**Document text:**
^^^^

Shirley
Temple Passed Away at 85
With a heavy heart Shirley Temple, the
child star phenomenon of the 1930s who went on to a career in international
diplomacy, died Tuesday in California
at age 85.
A statement from
her family provided to news organizations said she died at home in Woodside , Calif. ,
of natural causes. “She was surrounded by her family and caregivers,” the BBC
quoted the statement as saying. “We salute her for a life of remarkable
achievements as an actor, as a diplomat, and… our beloved mother, grandmother
[and] great-grandmother.”
A string of
non-stop hits starting with “Little Miss Marker” in 1934 and continuing with
such films as “Captain January,” “Poor Little Rich Girl” and “Wee Willie
Winkie” captured Depression-era America’s heart, keeping the troubled 20th
Century Fox solvent.
The dimpled,
blonde, curly-headed Temple
was the nation’s top box office attraction from 1935-38 and one of the nation’s
top wage earners. Reflecting the extent of her popularity, she received 135,000
birthday cards on her 11th birthday. By 1938, 20th Century Fox, the studio for
which she earned some $30 million, had upped her salary to $10,000 a week.
After surviving a
serious illness due to complications from childbirth and, later, a mastectomy, Temple evolved into a
diplomat. She ran unsuccessfully for Congress from San Mateo County , Calif.

^^^^

From the article above on Shirley Temple's death, extract the stretch from "A string of" through "Century Fox solvent." word for word.

**Source data:**
^^^^

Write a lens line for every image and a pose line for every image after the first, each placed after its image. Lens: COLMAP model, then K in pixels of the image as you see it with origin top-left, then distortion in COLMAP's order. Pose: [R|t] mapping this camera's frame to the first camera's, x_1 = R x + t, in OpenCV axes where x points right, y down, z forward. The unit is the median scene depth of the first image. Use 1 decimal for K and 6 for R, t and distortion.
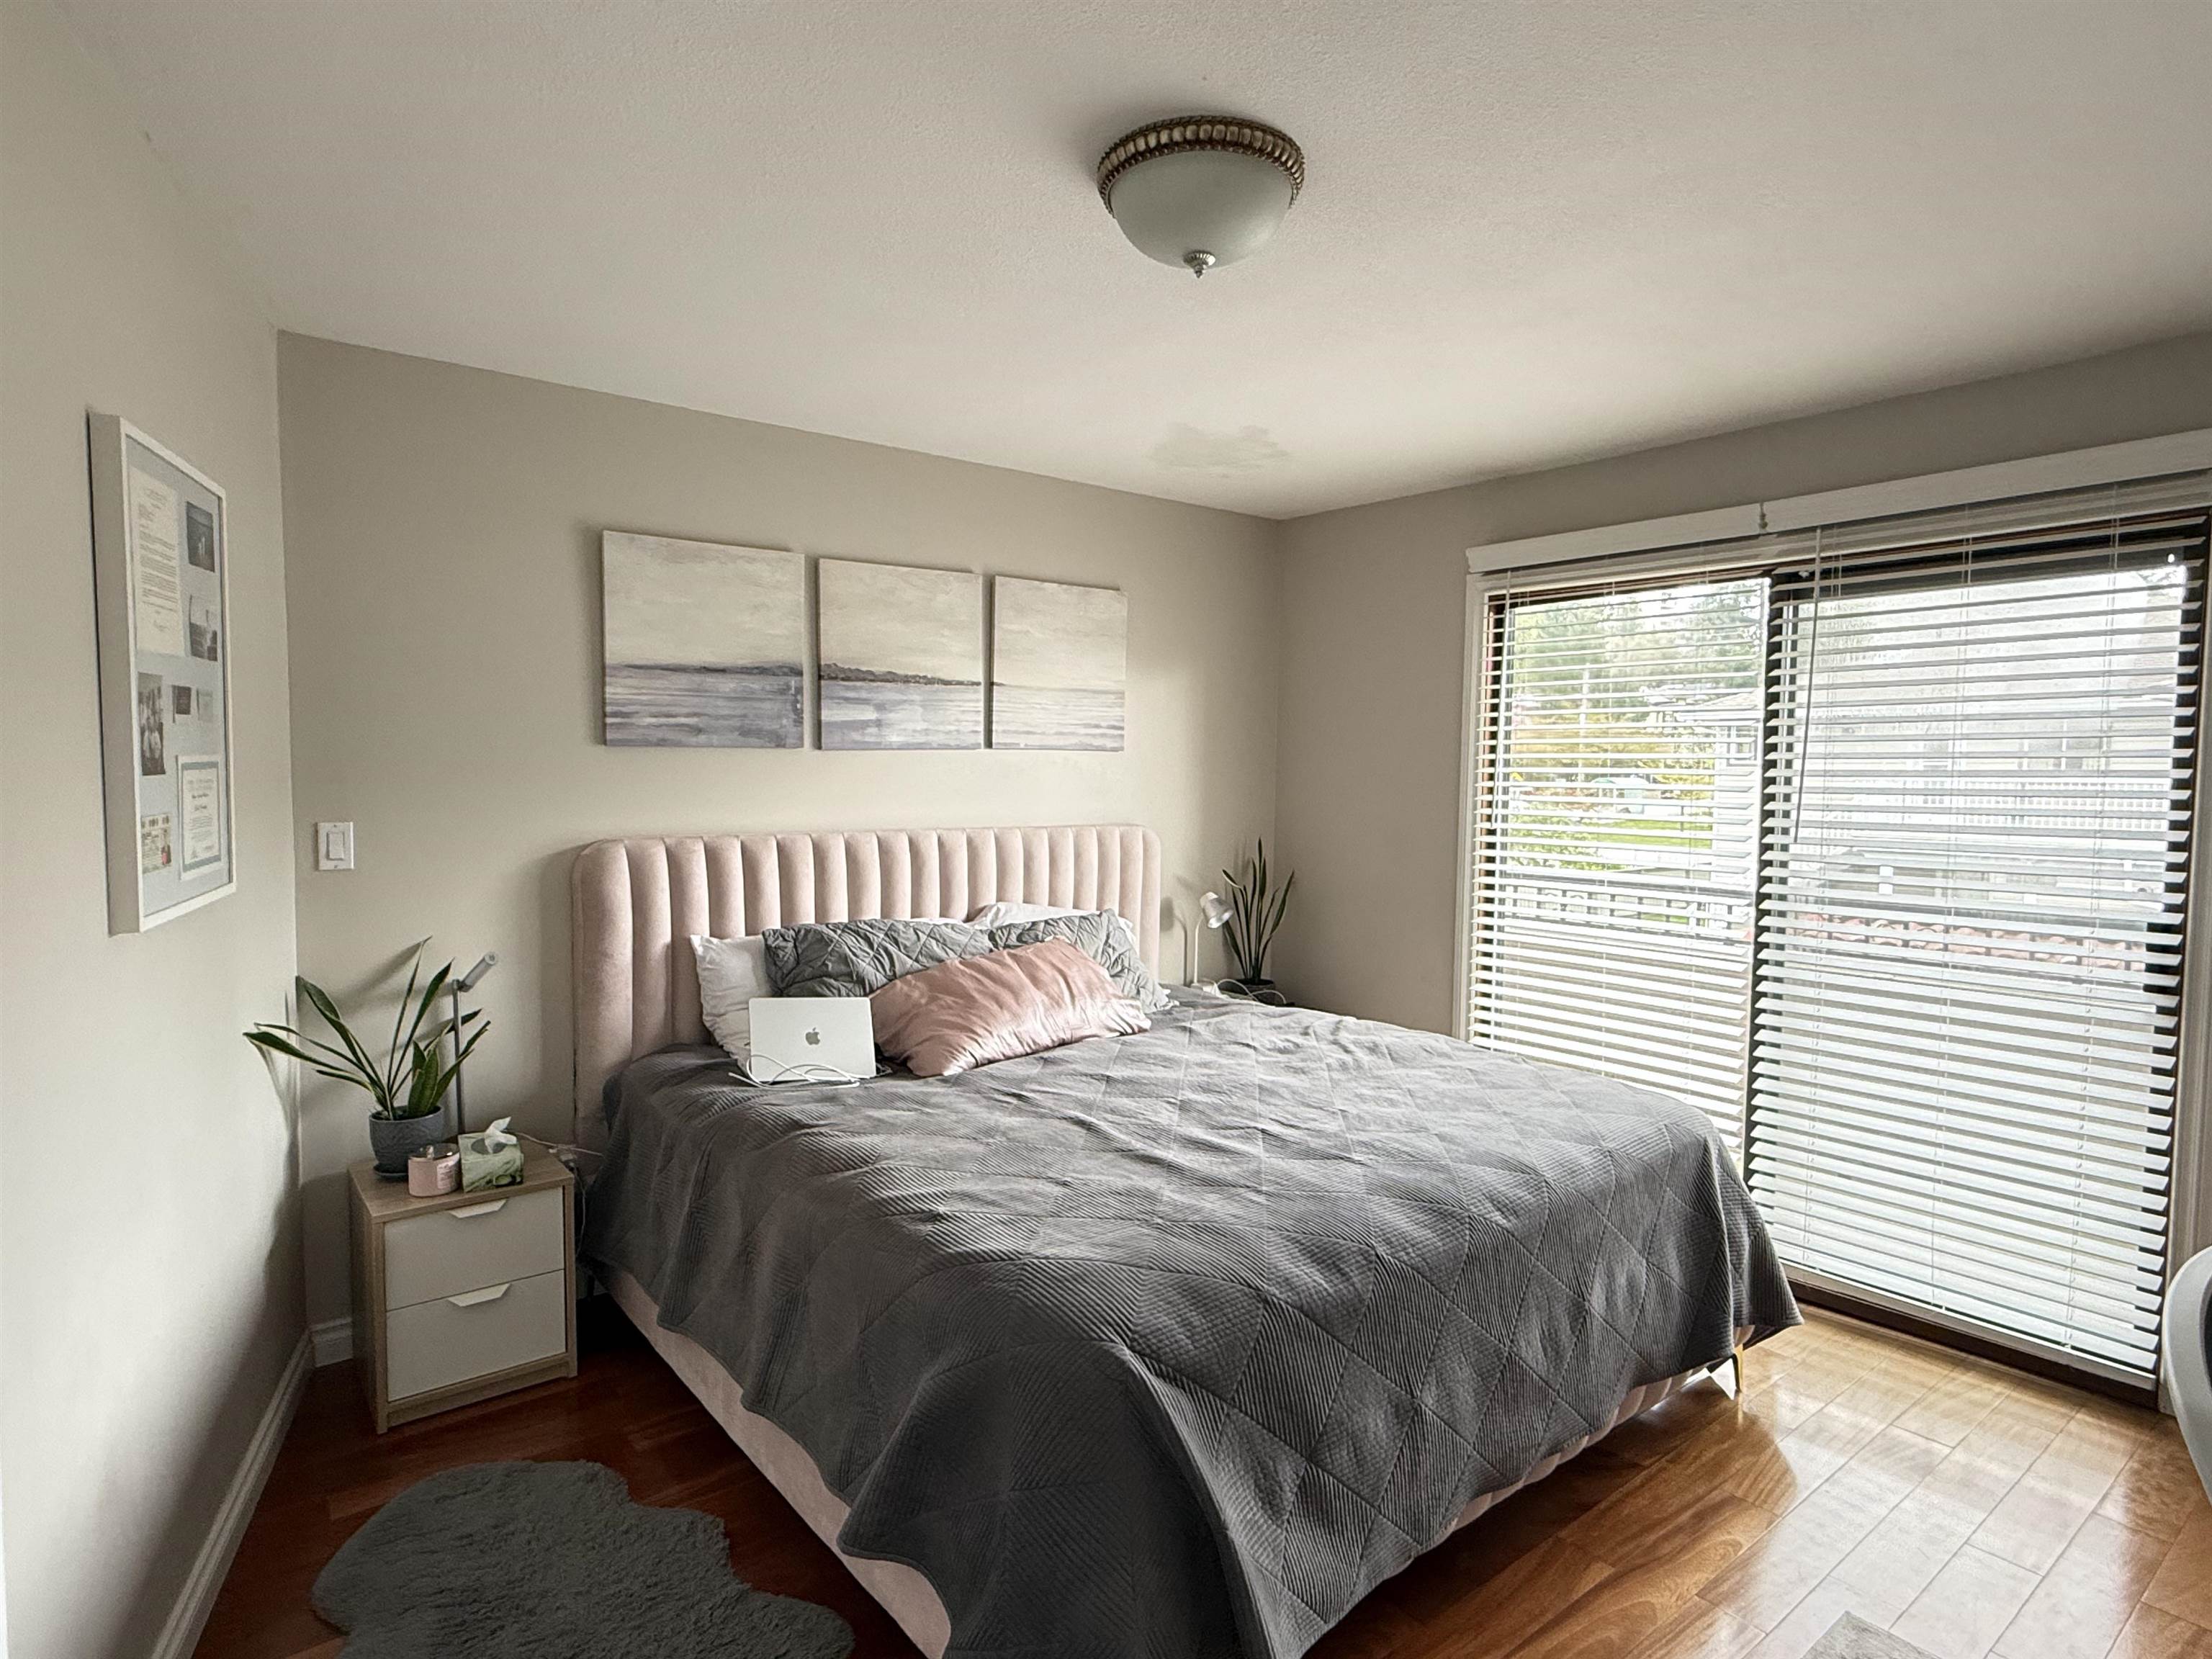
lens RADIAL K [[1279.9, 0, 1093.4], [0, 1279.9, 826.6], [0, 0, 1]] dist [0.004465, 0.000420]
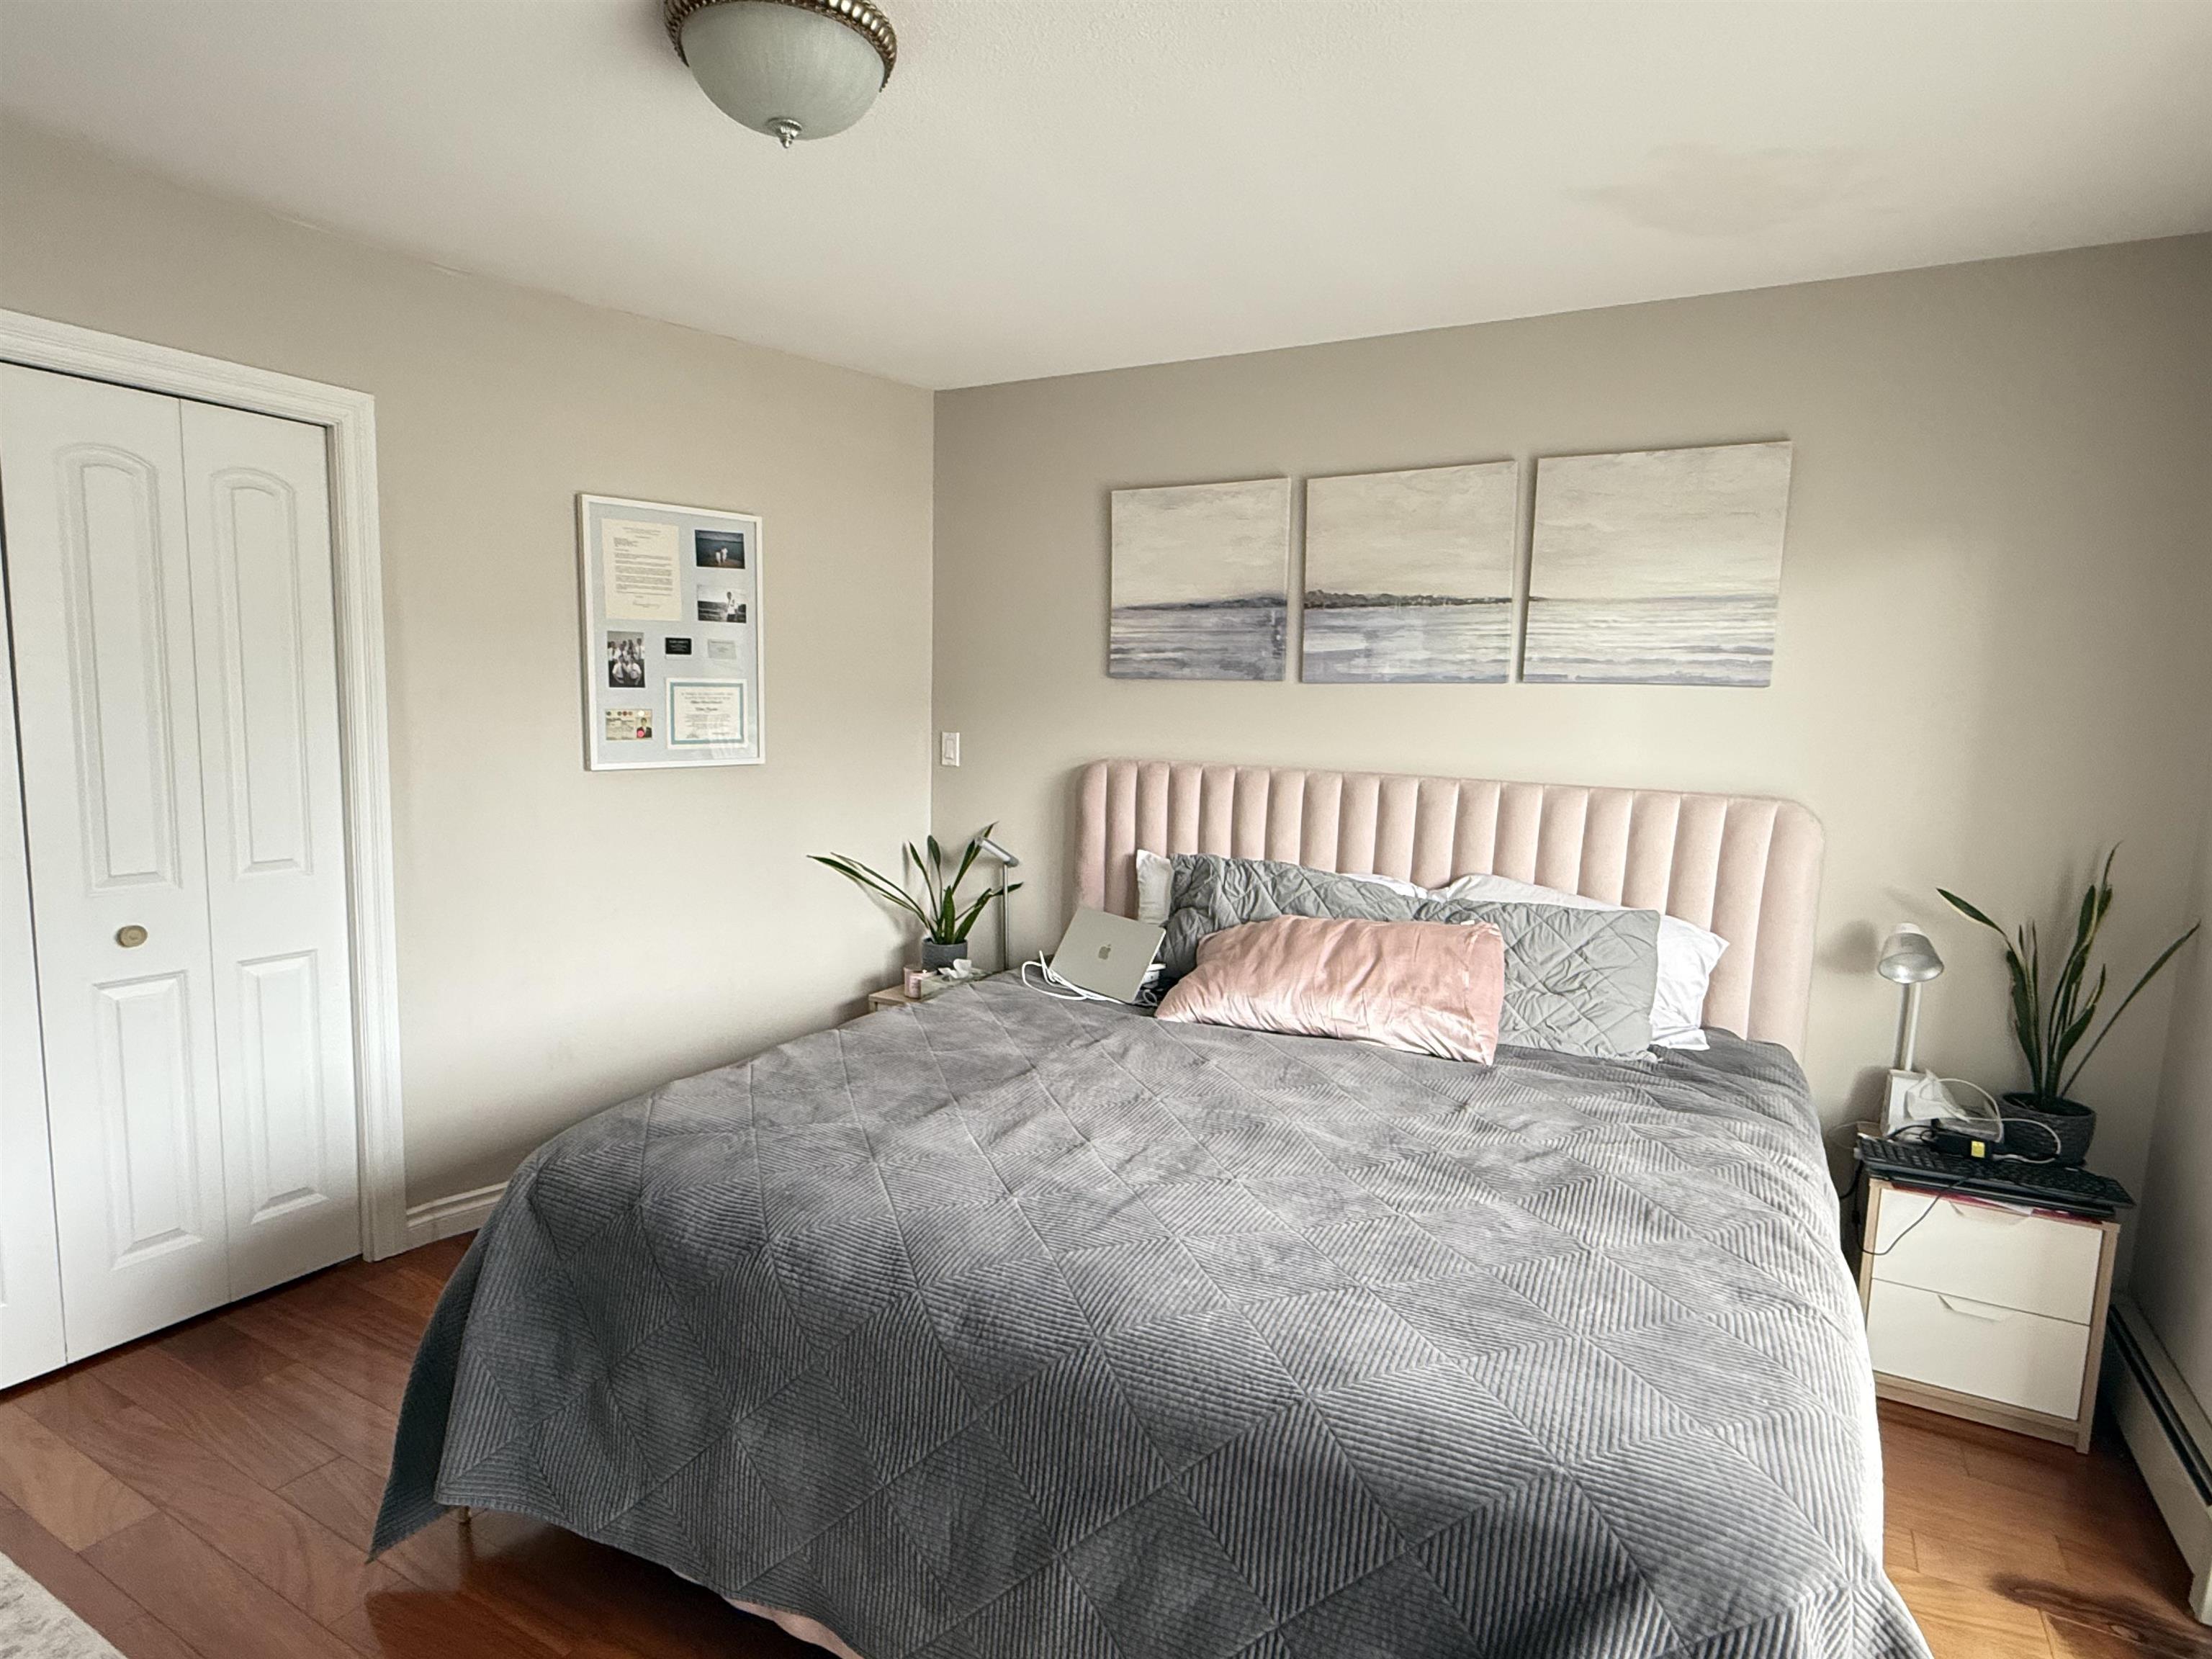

^^^^

**Exercise answer:**
A string of
non-stop hits starting with “Little Miss Marker” in 1934 and continuing with
such films as “Captain January,” “Poor Little Rich Girl” and “Wee Willie
Winkie” captured Depression-era America’s heart, keeping the troubled 20th
Century Fox solvent.